Exploring Alternatives to Non-Compete Contracts

Person signing a non-compete contract

Non-compete contracts have become a standard practice for many businesses in recent years, but recently the FTC has proposed that they be banned. It’s felt that these contracts protect a company’s trade secrets and confidential information by preventing employees from working for a competitor for a certain period of time after leaving their current position. But do they? Non-compete contracts are criticized for limiting employee mobility and innovation. In their press release, the FTC also takes that position.

“The freedom to change jobs is core to economic liberty and to a competitive, thriving economy,” said Chair Lina M. Khan. “Noncompetes block workers from freely switching jobs, depriving them of higher wages and better working conditions, and depriving businesses of a talent pool that they need to build and expand. By ending this practice, the FTC’s proposed rule would promote greater dynamism, innovation, and healthy competition.”

Fortunately, there are several alternatives to non-compete contracts that can still protect a company’s interests while allowing employees to seek new opportunities. Here are some alternatives to consider:

Non-solicitation agreements: This type of agreement prohibits employees from soliciting the company’s clients or customers for a certain period of time after leaving the company. Non-solicitation agreements are less restrictive than non-compete contracts and can still protect a company’s customer relationships.

Non-disclosure agreements: These agreements require employees to keep confidential information private even after they leave the company. Non-disclosure agreements can be used in conjunction with non-solicitation agreements to protect a company’s intellectual property.

Garden leave clauses: These clauses require employees to give a certain amount of notice before leaving the company and then pay the employee to stay away from work during that notice period. This allows the company to protect its trade secrets and customer relationships while still compensating the employee.
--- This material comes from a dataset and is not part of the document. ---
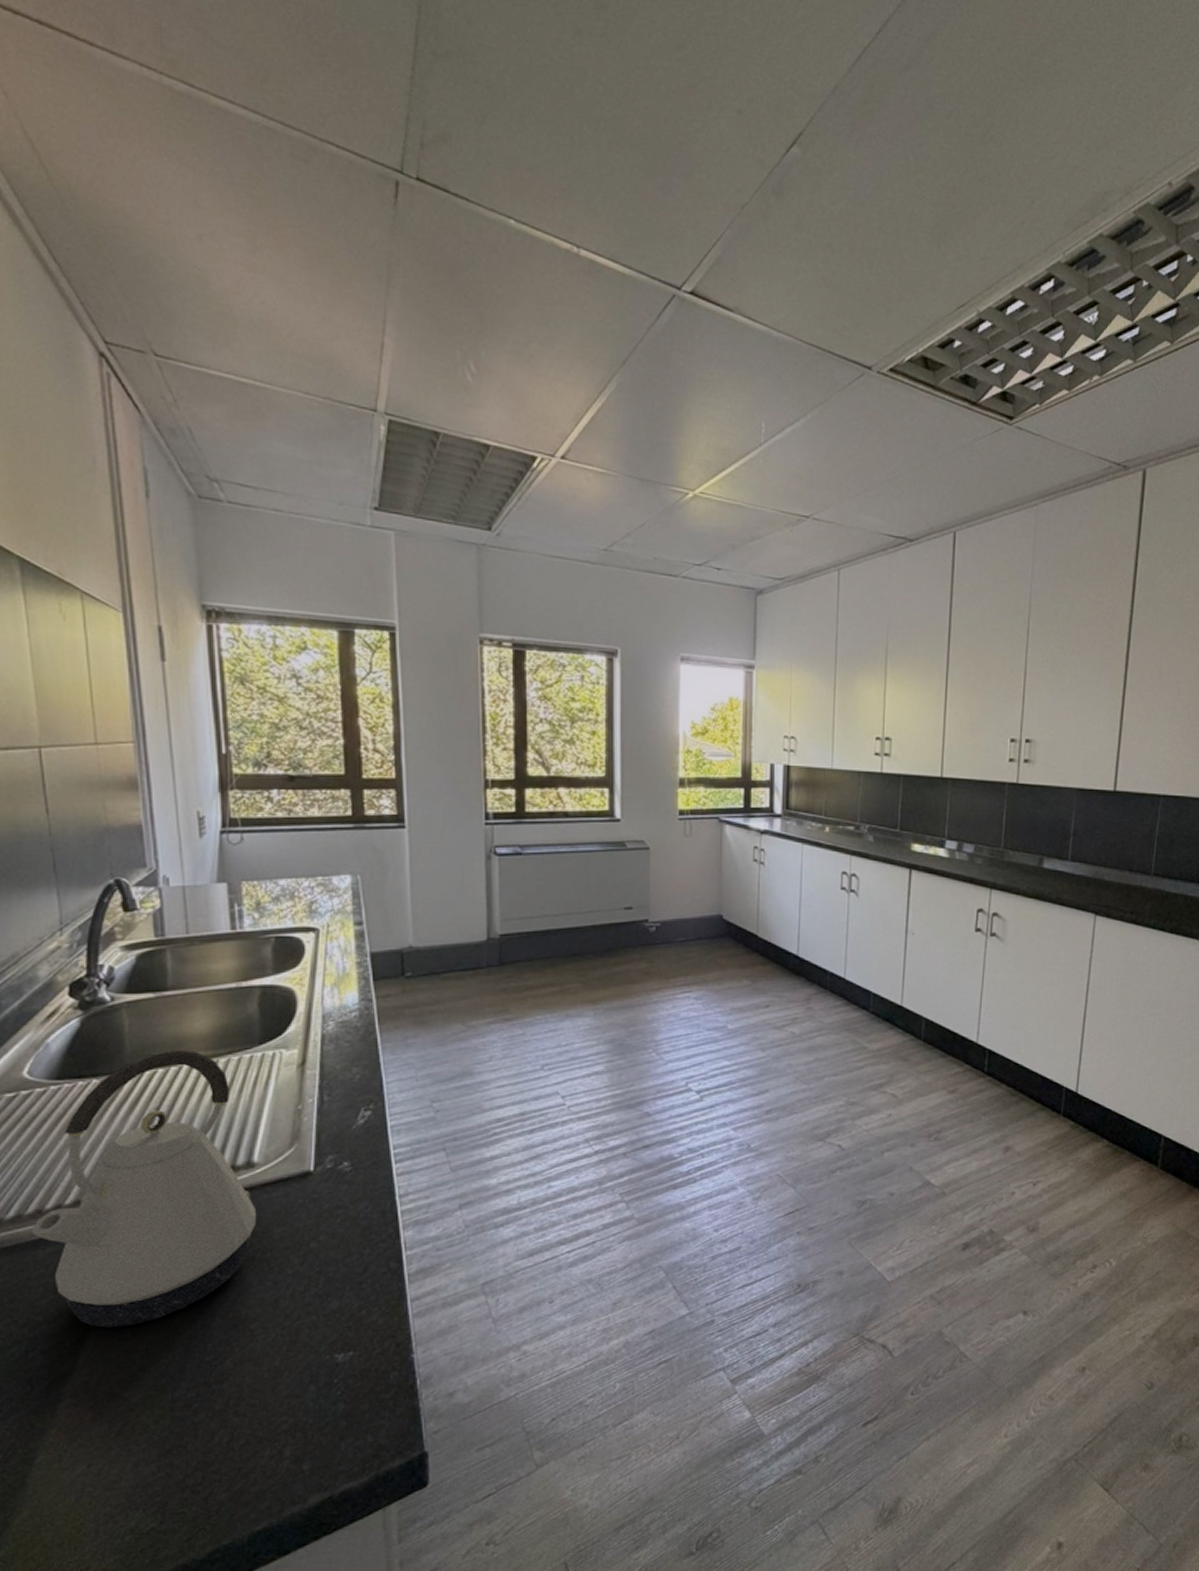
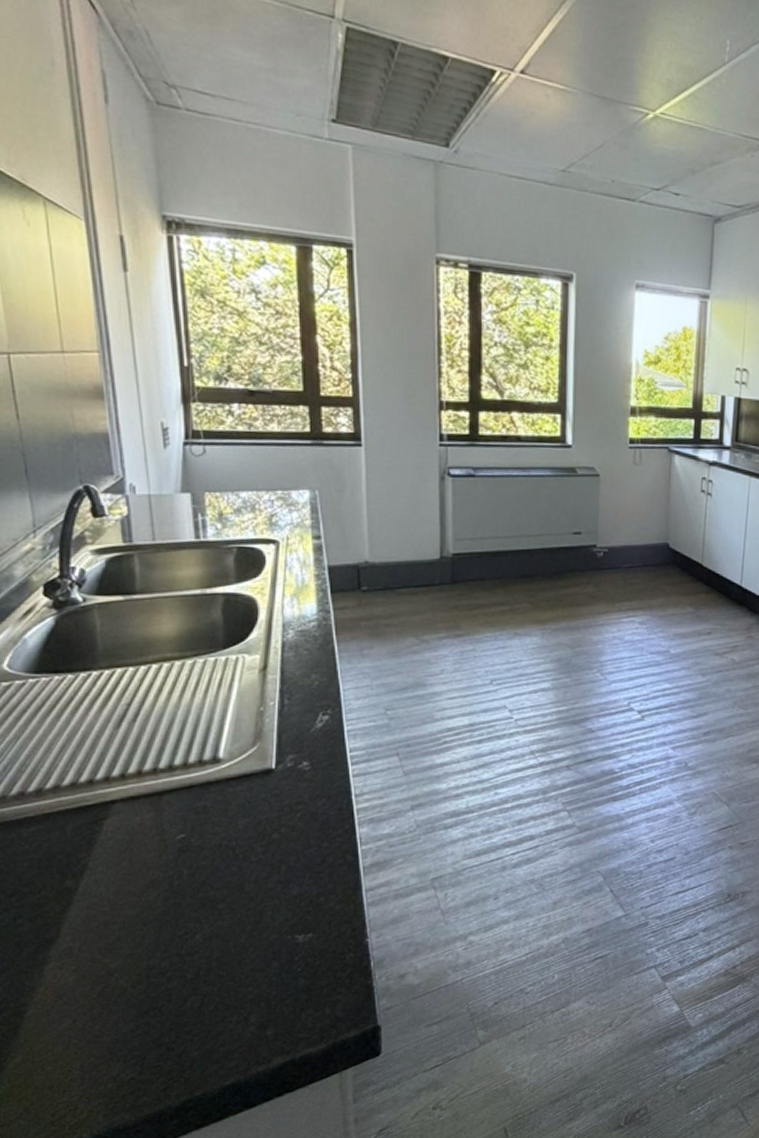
kettle: present [32,1049,257,1328] -> none [16,650,223,901]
Training and development programs: By investing in employee training and development, companies can create a more skilled workforce that is less likely to leave for a competitor. This can also help companies build stronger relationships with their employees, reducing the need for restrictive contracts.

Flexible working arrangements: Offering flexible working arrangements, such as telecommuting or reduced hours, can help companies retain employees who might otherwise leave for a competitor. This can be especially important for employees who have skills that are in high demand.

It’s important to note that these alternatives may not be appropriate for every situation. Companies should carefully consider their specific needs and consult with legal counsel before implementing any new policies. However, by exploring alternatives to non-compete contracts, companies can create a more supportive and innovative work environment while still protecting their trade secrets and confidential information.

Regarding the FTC proposal to ban non-compete agreements, the Notice of Proposed Rulemaking invites the public to submit comments on the proposed rule. The FTC will review all comments and may make changes, in a final rule, based on further analysis of this issue. The comment period is open until April 19, 2023.

The FTC’s proposed rule would generally prohibit employers from using noncompete clauses and would apply to independent contractors and anyone who works for an employer, whether paid or unpaid. It would also require employers to rescind existing noncompetes and actively inform workers that they are no longer in effect.